Yvonne introduced me, noble title and all. I was embarrassed, but he seemed to find it perfectly natural. He turned to her and asked gruffly, “Does the count like breaded veal cutlets?” He had a very pronounced Parisian accent. “Because I’m making cutlets for you.”
He kept a cigarette — or, rather, a butt — stuck in the corner of his mouth and screwed up his eyes as he spoke. His voice was very deep and raspy, the voice of a big drinker or heavy smoker. “Sit down …”
He pointed at a bluish sofa against the wall. Then, with little swaying steps, he walked into the next room: the kitchen. We heard frying sounds.
He came back carrying a tray, which he placed on an arm of the sofa. On the tray were three glasses and a plate of those cookies known as
langues de chat
. He handed glasses to Yvonne and me. They held a vaguely pink fluid. He smiled at me and said, “Try it. A hell of a fine cocktail. Liquid dynamite. It’s called a Pink Lady … Try it.”
I wet my lips with it. I swallowed a drop. And immediately began to cough. Yvonne burst out laughing.
“You shouldn’t have given him that, Unky Roland.”

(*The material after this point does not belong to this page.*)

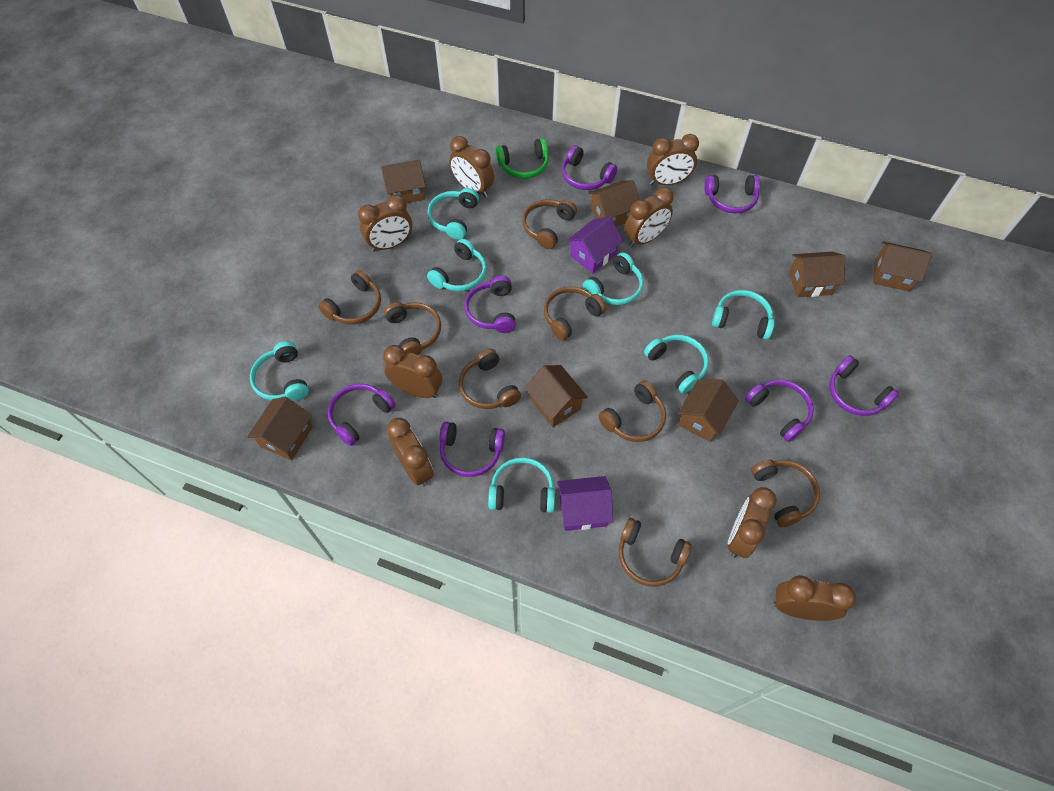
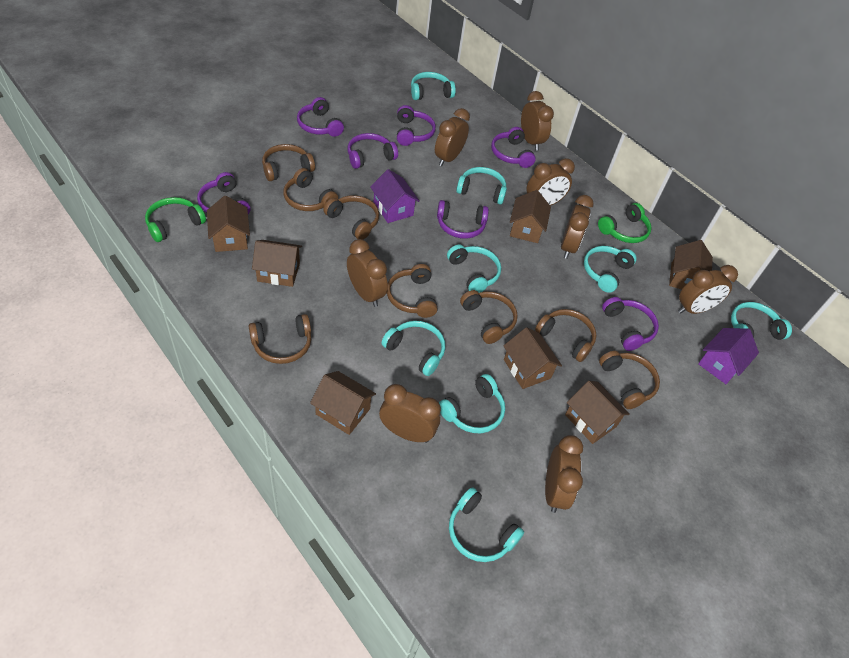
green headphones: 1 -> 2
turquoise headphones: 7 -> 8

I was touched and surprised to hear her say “Unky Roland.”
“Dynamite, am I right?” he said, his eyes sparkling, practically bulging. “You have to get used to it.”

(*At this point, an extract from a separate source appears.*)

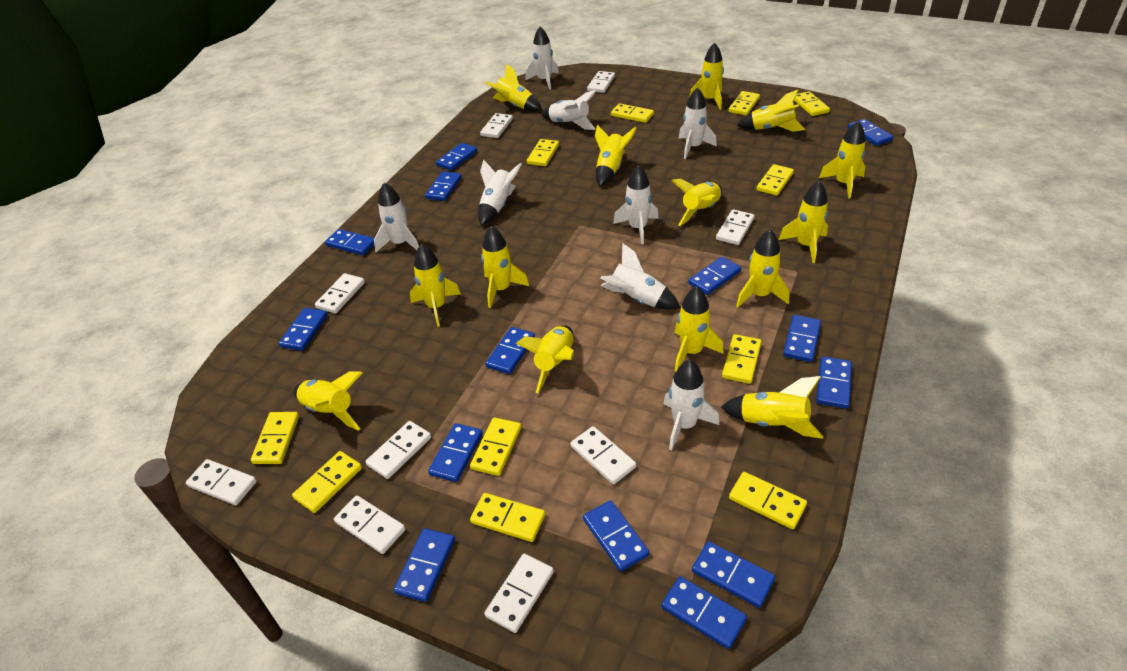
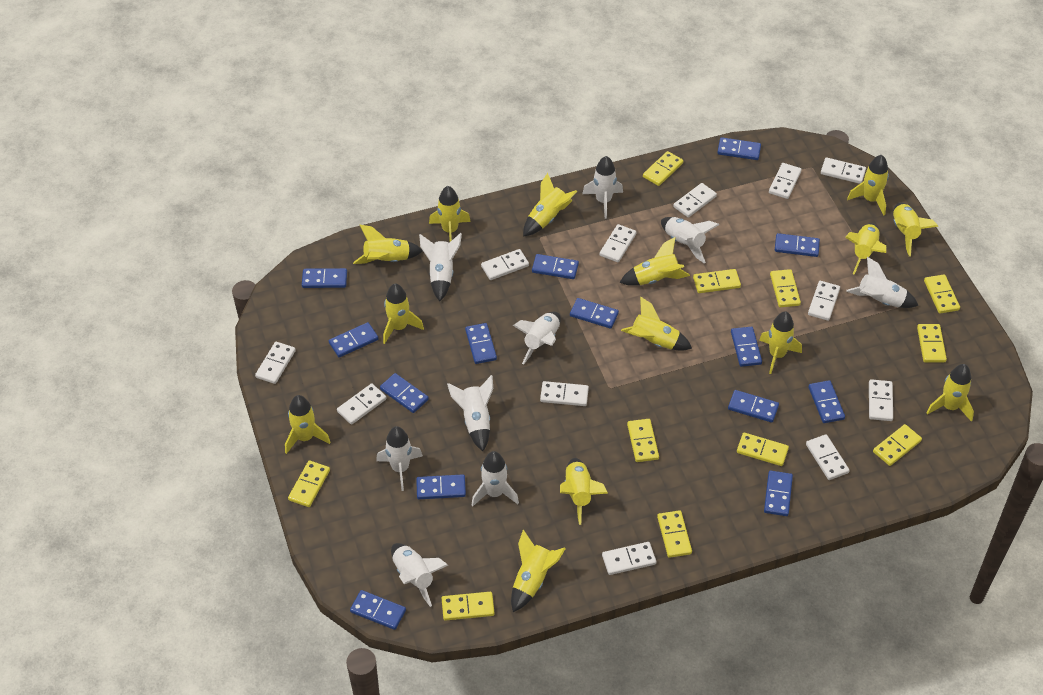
white domino: 9 -> 12
white rocket: 8 -> 9

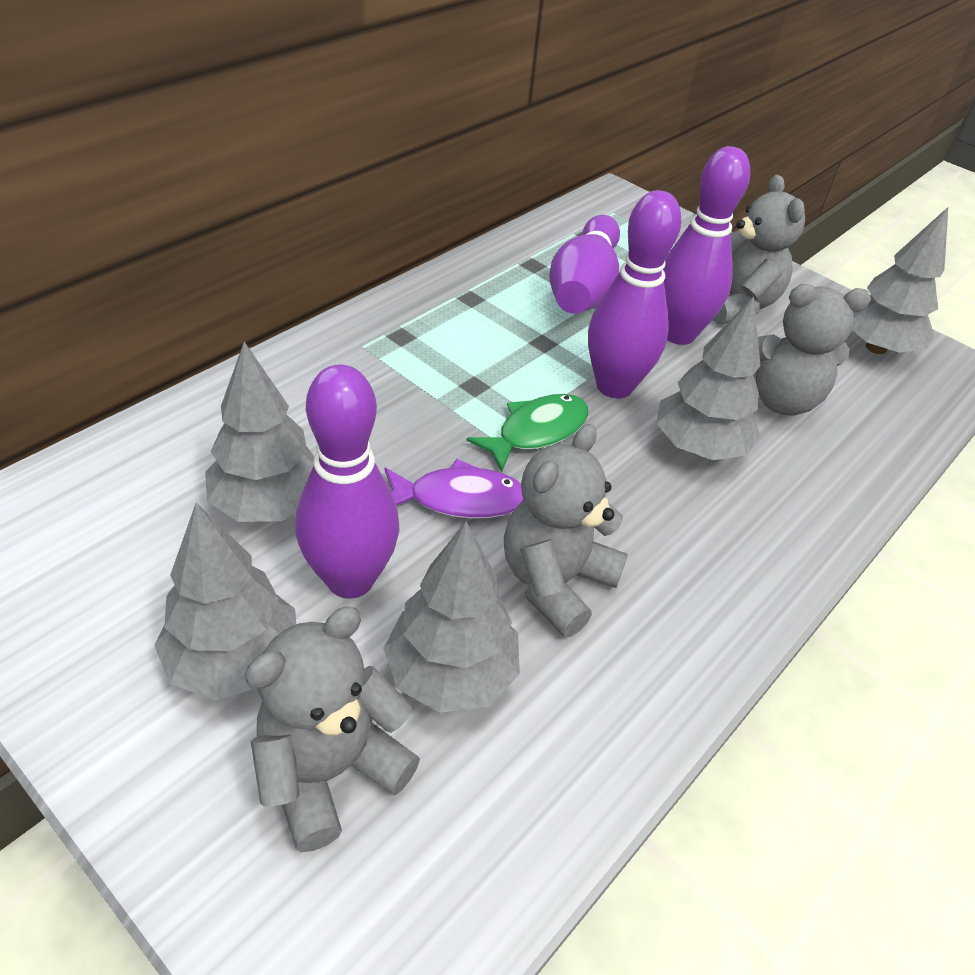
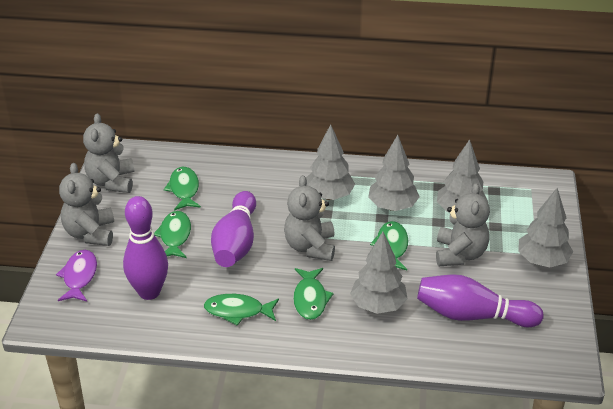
green fish: 1 -> 5
purple bowling pin: 4 -> 3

He sat in the armchair, which was covered with the same tired bluish fabric as the sofa. He stroked the dog, dozing at his feet, and sipped his cocktail.
“Everything all right?” he asked Yvonne.
“Yes.”
He nodded. He didn’t know what else to say. Maybe he didn’t feel like talking in front of someone he was meeting for the first time. He was waiting for me to launch the conversation, but I was even more intimidated than he was, and Yvonne gave us no help at all. On the contrary: she took her gloves out of her purse and slowly pulled them on. He followed this bizarre and interminable operation out of the corner of one eye and got a little sulky around the mouth. There were some long minutes of silence.
I was watching him stealthily. His hair was brown and thick and his complexion ruddy, but his large black eyes and long eyelashes gave his heavy face a certain languid charm. He must have been a beautiful young man, of a slightly stocky beauty. His lips, by contrast, were thin, humorous, very French.
You could tell he’d dressed and groomed himself carefully to receive us. Gray tweed jacket too broad across the shoulders, dark shirt with no tie. Lavender cologne. I tried to spot a family resemblance between him and Yvonne. Without success. But I figured I’d manage it before the end of the evening. I’d place myself in front of them and examine them both at the same time. In the end, I was sure to notice a gesture or a facial expression they had in common.
“So, Uncle Roland, do you have a lot of work at the moment?”
She asked the question in a tone of voice that surprised me. It mingled childish naïveté with the kind of brusqueness a woman might use in addressing the man she lives with.
“Indeed I do … These crap American cars … All these shitty Studebakers …”
“No fun, right, Unky Roland?” This time you would have thought she was talking to a child.
“No. Especially since the engines inside those goddamn Studebakers …”
He left his sentence unfinished, as if he’d suddenly realized that technical details wouldn’t interest us.
“Ah, well … And how are things with you?” he asked Yvonne. “Everything all right?”
“Yes, Unky.”
She was thinking about something else. What?
“Excellent. If everything’s all right, that’s all right … Shall we move to the table?”
He stood up and put his hand on my shoulder.
“Hey, Yvonne, did you hear me?”
The table stood close to the French window and the windows overlooking the garage. A navy-blue-and-white checkered tablecloth. Duralex tumblers. He indicated my place: the one I’d figured would be mine. Across from them. On his plate and Yvonne’s, wooden napkin rings with their names — “Roland” and “Yvonne” — carved in round letters.